Brief → In the records below, the line with "Case Studies" opens the range and the line with "d generation, and business growth." closes it; print that range exactly and nothing else.

Dataset excerpts
※ ※ ※

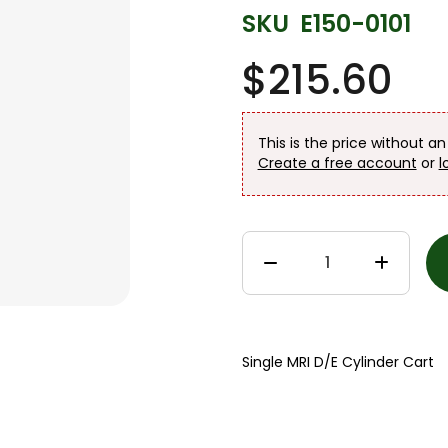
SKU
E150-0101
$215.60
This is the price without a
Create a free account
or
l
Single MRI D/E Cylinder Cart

※ ※ ※

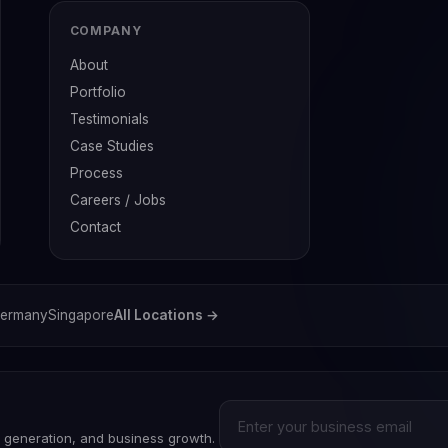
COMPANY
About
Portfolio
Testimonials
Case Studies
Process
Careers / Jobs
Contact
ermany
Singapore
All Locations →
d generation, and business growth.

※ ※ ※

Your solution →
Case Studies
Process
Careers / Jobs
Contact
ermany
Singapore
All Locations →
d generation, and business growth.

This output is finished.